Sounds good to me....I'll go anywhere and work to anything as long as it isn't the 12th!! :roll:


----------



## YOGIBEAR (Oct 4, 2005)

What about the 14th then, i dont know many pubs round there apart fromt the one at the start of Balsall common, opposite the station or the hotel on the other side of the village, but your ideas please as i dont know the area.


----------



## TThriller (Feb 27, 2006)

LoTTie said:


> Sounds good to me....I'll go anywhere and work to anything as long as it isn't the 12th!! :roll:





YOGIBEAR said:


> What about the 14th then, i dont know many pubs round there apart fromt the one at the start of Balsall common, opposite the station or the hotel on the other side of the village, but your ideas please as i dont know the area.


I like it, I like it [smiley=thumbsup.gif] [smiley=thumbsup.gif]
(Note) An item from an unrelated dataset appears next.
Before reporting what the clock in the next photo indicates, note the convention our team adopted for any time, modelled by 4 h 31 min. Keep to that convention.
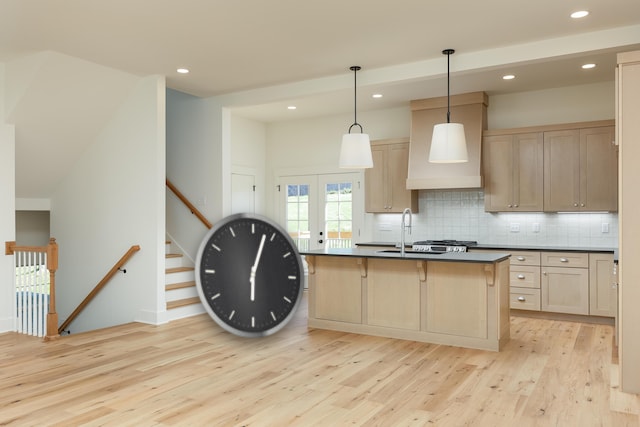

A joint meet on Thursday 14th Dec gets my vote!!

Fraser, do you mean?:

The George in the Tree
Kenilworth Road,
Balsall Common,
Berkswell,
West Midlands
CV7 7EX Tel. 01676 533118 Fax. 01676 535929

http://www.multimap.com/map/browse....e=&keepicon=&zm=0&scale=50000&out.x=7&out.y=8

Dave


----------



## YOGIBEAR (Oct 4, 2005)

Dave to be honest i dont know :roll:

But it sounds like the start of a plan, now where is Lottie [smiley=gorgeous.gif] as it is her thread


----------



## LoTTie (Aug 2, 2005)

Sorry guys....I've been in Leeds all day working!!! :roll:

The 14th at the George in the Tree sounds like a most excellent plan.....it has a large car park and does plenty of food...... 8)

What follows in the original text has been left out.